The criticisms of the index itself are nicely summarized in this Atlantic article, but for those that don't have time for the full Gladwell, they are basically of two kinds:

  1. The ranking is flawed. The methodology constantly changes, schools juke their stats, it's based on bullshit surveys that only measure the school's established reputation, etc. The data might be good enough to distinguish Harvard University from Southern Methodist Tech, but there is too much noise to say that Yale is better than Princeton or that Oregon State is better than Penn State.
  • Most of the information we use to determine the quality of education isn't readily measurable. How good are the teachers? Do students get enough personal attention? Is the campus social life welcoming or cliquey? If you list everything that made your college experience positive or negative, you won't find it in the number tables of these rankings.
  • A few years ago I was working at a human rights NGO, and one of my jobs was preparing reports for multinational corporations telling them about the human rights situation in countries where they were thinking of operating. You want to open a shoe factory in Kenya? Here's what you need to know about gender discrimination, corruption, occupational health and safety. Here's how you make shoes there without violating human rights.

    Sometimes companies would ask us for big packages of countries -- 10, 20, 50 at a time.

    "Can't you just give us a ranking?" they would ask. "Tell us which country is the worst of that list, and we won't make shoes there."

    Or, they would suggest, better yet, give us an index. If you tell us that Bolivia scores 8.2 out of 10 and Iran scores 8.3 out of 10, we can make our decision on quantitative data rather than just putting our finger in the air.

    "But that is putting your finger in the air," I would tell them. "It's just us doing it instead of you. Bolivia and Iran, their politics, their demographics, their economics, they look nothing like each other. Two numbers isn't going to make that go away."

    This is one of my beefs with the Failed States Index, the Economic Freedom Index, the Human Development Index, the Corruptions Perceptions Index, the dozens of other indices that purport to rank countries according to some difficult-to-measure variable.

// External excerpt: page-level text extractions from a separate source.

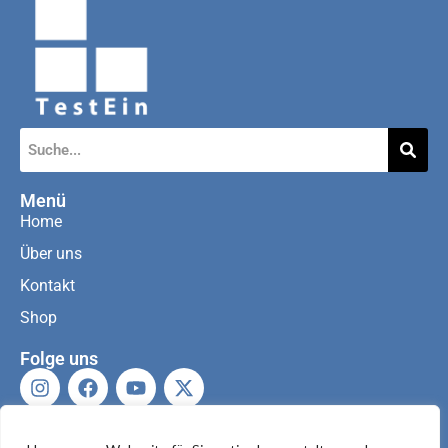
Menü
Home
Über uns
Kontakt
Shop
Folge uns
Kontaktiere uns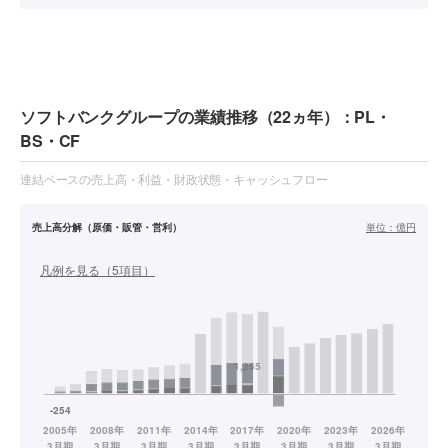
ソフトバンクグループの業績推移（22ヵ年）：PL・
BS・CF
連結ベースの売上高・利益・財政状態・キャッシュフロー
売上高分解（原価・販管・営利）
単位：
億円
凡例を見る（
5
項目）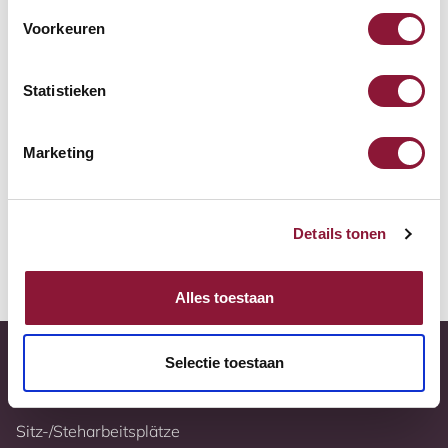
Zur Vergleichsliste hinzufügen
Voorkeuren
Tiefstpreisgarantie
Statistieken
Kostenloser Versand
Marketing
10 Jahre Garantie
Vollständig nach Ihren Wünschen konfigurierbar
Details tonen
Weitere Informationen
Alles toestaan
Selectie toestaan
Sitz-/Steharbeitsplätze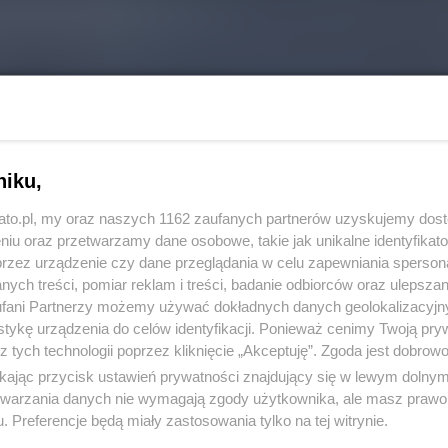
niku,
kato.pl, my oraz naszych 1162 zaufanych partnerów uzyskujemy dos
niu oraz przetwarzamy dane osobowe, takie jak unikalne identyfikat
przez urządzenie czy dane przeglądania w celu zapewniania sperson
ych treści, pomiar reklam i treści, badanie odbiorców oraz ulepszan
fani Partnerzy możemy używać dokładnych danych geolokalizacyjn
tykę urządzenia do celów identyfikacji. Ponieważ cenimy Twoją pry
z tych technologii poprzez kliknięcie „Akceptuję”. Zgoda jest dobro
ikając przycisk ustawień prywatności znajdujący się w lewym dolny
REKLAMA
etwarzania danych nie wymagają zgody użytkownika, ale masz prawo 
. Preferencje będą miały zastosowania tylko na tej witrynie.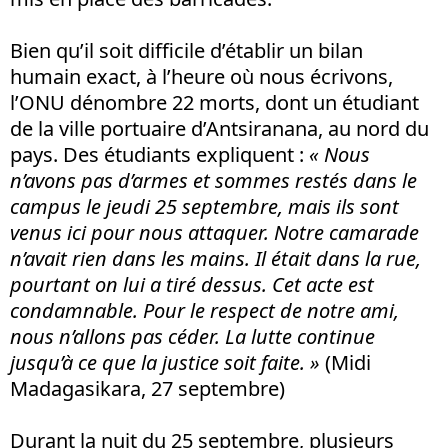
Bien qu’il soit difficile d’établir un bilan
humain exact, à l’heure où nous écrivons,
l’ONU dénombre 22 morts, dont un étudiant
de la ville portuaire d’Antsiranana, au nord du
pays. Des étudiants expliquent :
«
Nous
n’avons pas d’armes et sommes restés dans le
campus le jeudi 25 septembre, mais ils sont
venus ici pour nous attaquer. Notre camarade
n’avait rien dans les mains. Il était dans la rue,
pourtant on lui a tiré dessus. Cet acte est
condamnable. Pour le respect de notre ami,
nous n’allons pas céder. La lutte continue
jusqu’à ce que la justice soit faite. »
(Midi
Madagasikara, 27 septembre)
Durant la nuit du 25 septembre, plusieurs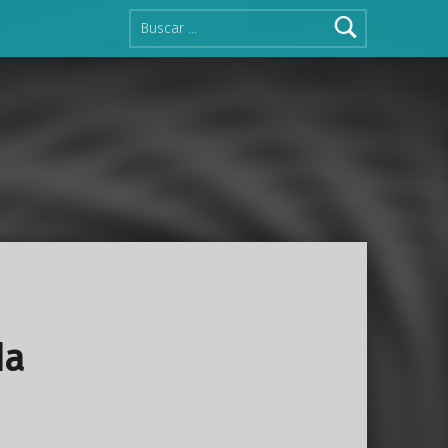
Buscar:
da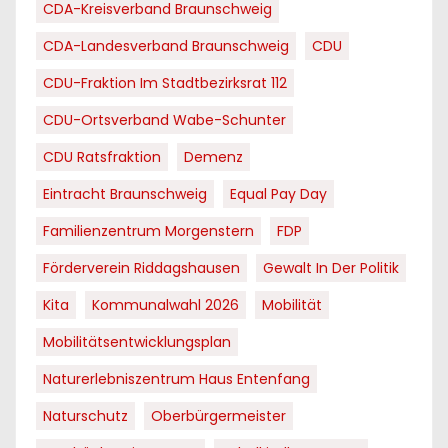
CDA-Kreisverband Braunschweig
CDA-Landesverband Braunschweig
CDU
CDU-Fraktion Im Stadtbezirksrat 112
CDU-Ortsverband Wabe-Schunter
CDU Ratsfraktion
Demenz
Eintracht Braunschweig
Equal Pay Day
Familienzentrum Morgenstern
FDP
Förderverein Riddagshausen
Gewalt In Der Politik
Kita
Kommunalwahl 2026
Mobilität
Mobilitätsentwicklungsplan
Naturerlebniszentrum Haus Entenfang
Naturschutz
Oberbürgermeister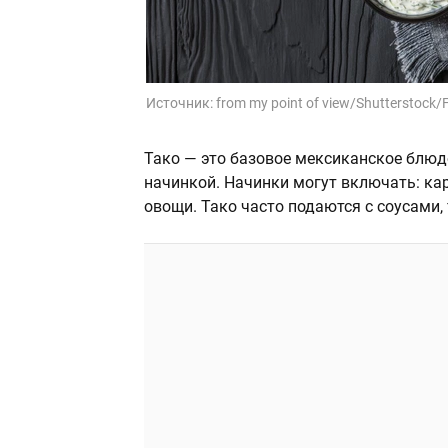
Источник:
from my point of view/Shutterstock
Тако — это базовое мексиканское блюд
начинкой. Начинки могут включать: кар
овощи. Тако часто подаются с соусами,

    Countries have all the same problems as colleges. The data out there aren't strong enough to justify precise determinations, only broad tranches. Yes, Norway is less corrupt than Angola, but I don't need an index to tell me that.

    But is Norway less corrupt than Luxembourg? More developed than Switzerland? Slightly more failed than Finland? Given the limited data and even more limited number of indicators these indices use, the answers to those questions are a re-statement of your methodology, not a useful analysis of the conditions in those two countries.

    I used to try to tell the companies this, that any attempt to rank countries according to their ability to prevent corporate human rights violations would be like trying to rank kittens according to cuteness. After you separate them into the already-obvious tranches, it's just a judgement call, preferences disguised as data.

    "But it would be so much easier for me if you could do that anyway." Only one corporate person ever actually said it this directly, but afterward I started hearing it, in subtler ways, from the others.

    Eventually I realized that the only reason the companies pushed so hard, why they insisted so strongly on rankings and scores over information and analysis, was because it made it not their problem anymore. They weren't qualified to pull 50 "good" countries from 100 uncategorized ones, so they used us to push the responsibility away. "It's not me saying Bolivia is an 8.2," they could tell their boss. "A human rights NGO said it was." Making shoes there is NGO-approved.

    I don't know if high schoolers use college rankings to decide where they should get educated. And I don't know if multinational corporations use country indices to decide where they should make shoes. I just hope that in both cases, they know that most of what they're seeing is either totally obvious or entirely unsubstantiated.